There are things to do besides just listen.
My roommate said Sam Prekop sounded like the guy from Modest Mouse. I was aghast.
When doing "absolutely" nothing, also: it tends to be with albums that I treasure a great deal, that I'm very familiar with. At least, more often than not, that is, not excluding the not.
I never listen to new albums "carefully" any more. For basically any of them but the ones I've most been looking forward to (see Change), I just immediately integrate them into my normal listening patterns as well as I feel like doing.

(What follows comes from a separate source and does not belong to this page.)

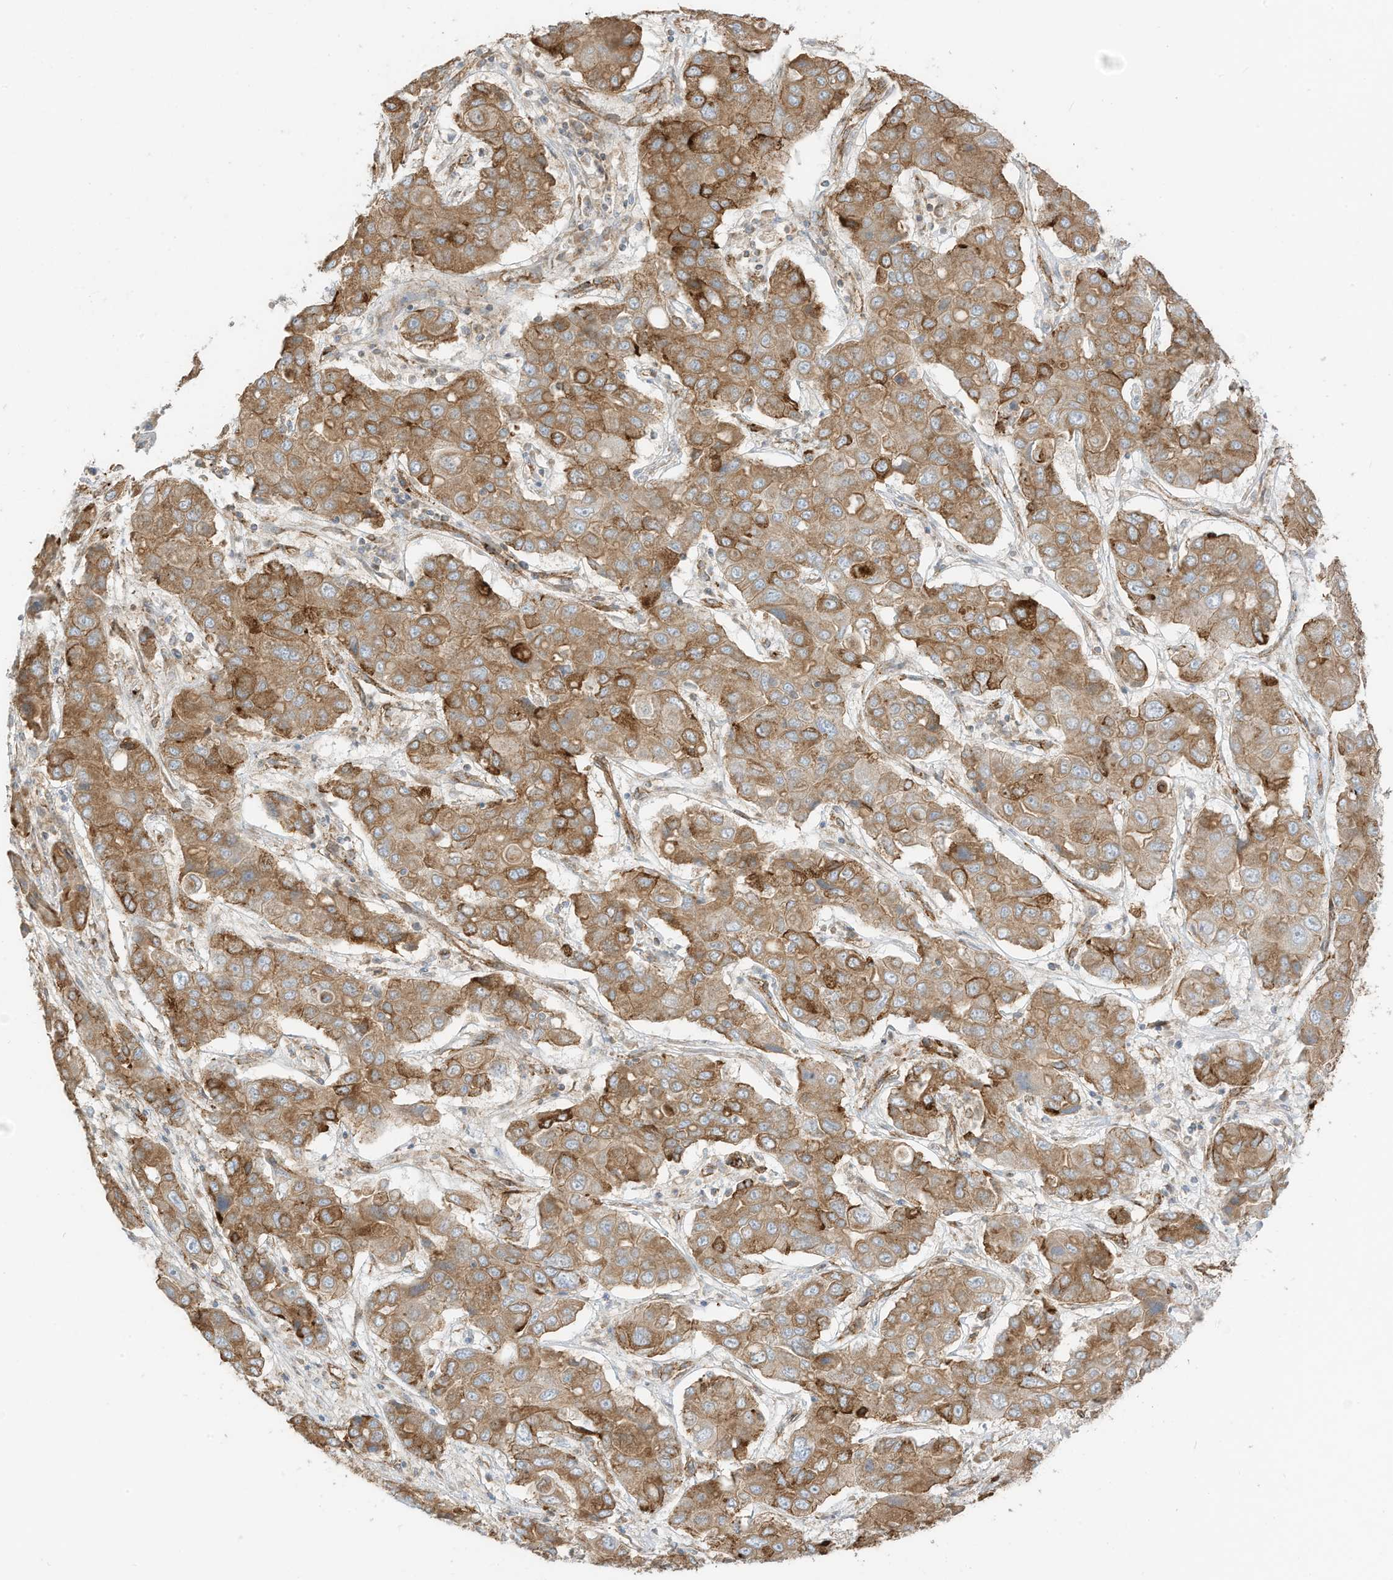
{"staining": {"intensity": "moderate", "quantity": ">75%", "location": "cytoplasmic/membranous"}, "tissue": "liver cancer", "cell_type": "Tumor cells", "image_type": "cancer", "snomed": [{"axis": "morphology", "description": "Cholangiocarcinoma"}, {"axis": "topography", "description": "Liver"}], "caption": "Immunohistochemistry (IHC) of liver cancer (cholangiocarcinoma) shows medium levels of moderate cytoplasmic/membranous expression in approximately >75% of tumor cells.", "gene": "ABCB7", "patient": {"sex": "male", "age": 67}}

That is, listening on the bus, listening in my office, at home, while reading, while writing, while grading, while walking, in mixes, alone, listening all the way through, giving up early, changing my mind in favor of something else, changing my mind in favor of nothing, making noises, twitching my feet, dancing, not dancing, occasionally, frequently, constantly, regularly, warily, excitedly, tiredly, dutifully, willingly.
Things I did with my body while listening to various records recently:
Sonic Youth, Daydream Nation: twitched my feet back and forth rapidly.

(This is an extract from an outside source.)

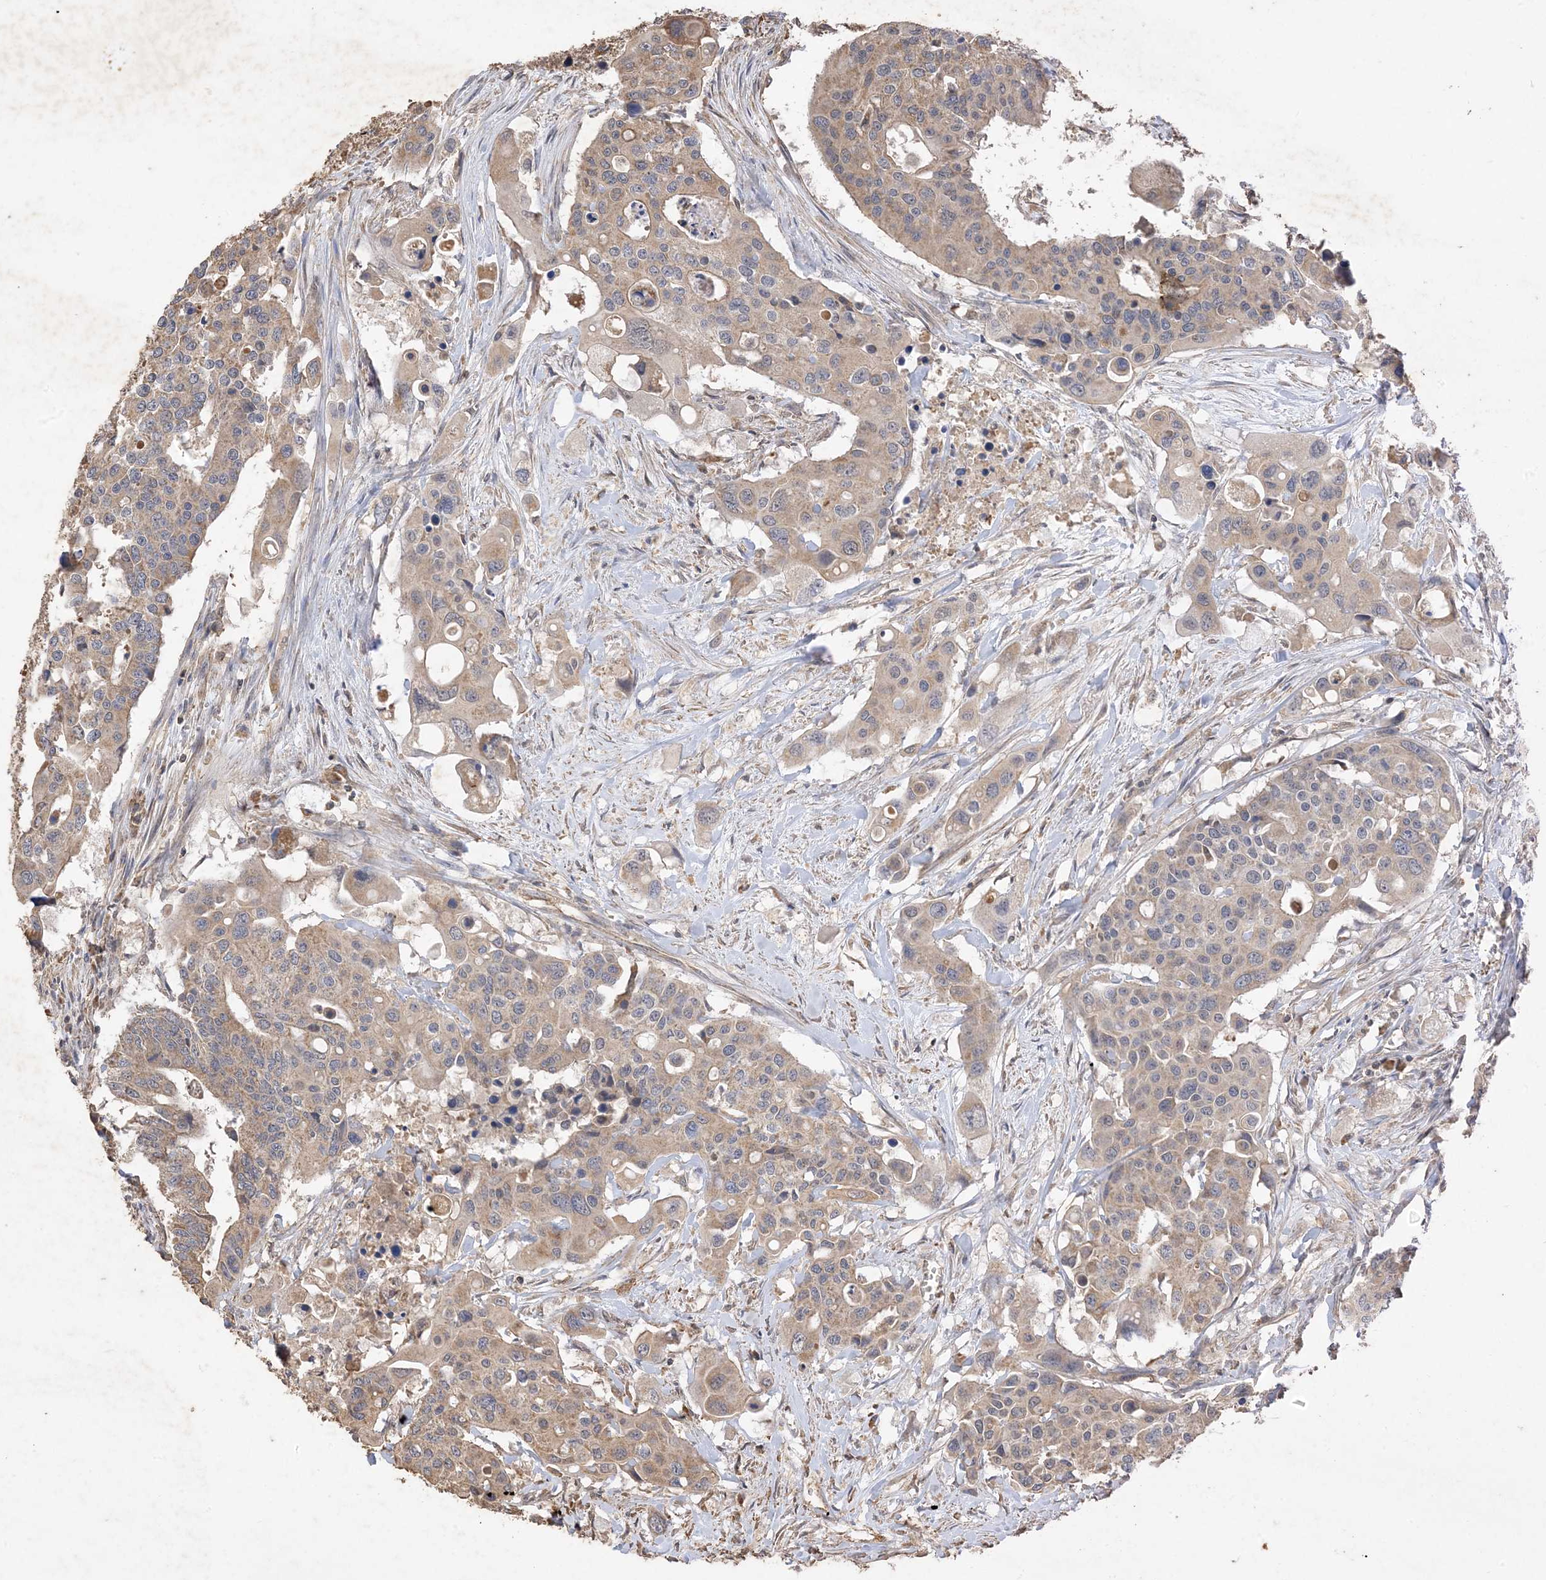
{"staining": {"intensity": "weak", "quantity": ">75%", "location": "cytoplasmic/membranous"}, "tissue": "colorectal cancer", "cell_type": "Tumor cells", "image_type": "cancer", "snomed": [{"axis": "morphology", "description": "Adenocarcinoma, NOS"}, {"axis": "topography", "description": "Colon"}], "caption": "Immunohistochemical staining of human colorectal cancer (adenocarcinoma) shows weak cytoplasmic/membranous protein staining in about >75% of tumor cells.", "gene": "HPS4", "patient": {"sex": "male", "age": 77}}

Stereolab: made farting noises with my mouth, rocked my head back and forth.
Miles Davis, Kind of Blue: put my feet on the wall by my bed, swayed my knees back and forth, held my forearm over my forehead so that I couldn't see.
James Brown: swaggered, ambled, made poor approximation to inarticulate scream of Mr. Brown.
Wu-Tang Clan, "Pinky Ring": whistled horn sample.
Kardinal Offishall, "Maxine": said "a ho is a ho", "tee dot oh", "she love me in her dee vee dee yo", others aloud at moderate volume in imitation of Kardi. Sang "Maxine" etc.
I don't like the word, "banal". The previous sequence of entries might be. But perhaps there's a difference between a thing's being banal, and the act of taking notice of that thing, of the role the thing plays.
Are riding the bus and walking considered "doing nothing"? Sometimes when I ride the bus I read, too, so maybe not. And in either case I think my mind is more active, thinking about whatver it is I think about, than when I do as in the previous entry, listening only.
Walking takes more concentration than one might think.
Even while thinking constantly ("constantly"?), I am focusing a great deal on the music. Often it points me toward my next thought. Often not.
When do I just listen (if I ever do), and do nothing else?
Mostly when tired.
But also when particularly seized by a piece of music.
In the former case, I tend to hear most of the piece of music, as I am not doing anything for a long time. This is where I tend to fall asleep, also.
In the latter case, the time for which I do nothing is briefer. I stop doing something, an start doing it later. Perhaps after I feel rested - so maybe this, too, is something I do when tired. They might be different levels of tiredness.
Records I especially enjoy doing the latter to are by the American Analog Set, when in my office, at my desk, when the sun is shining through my window.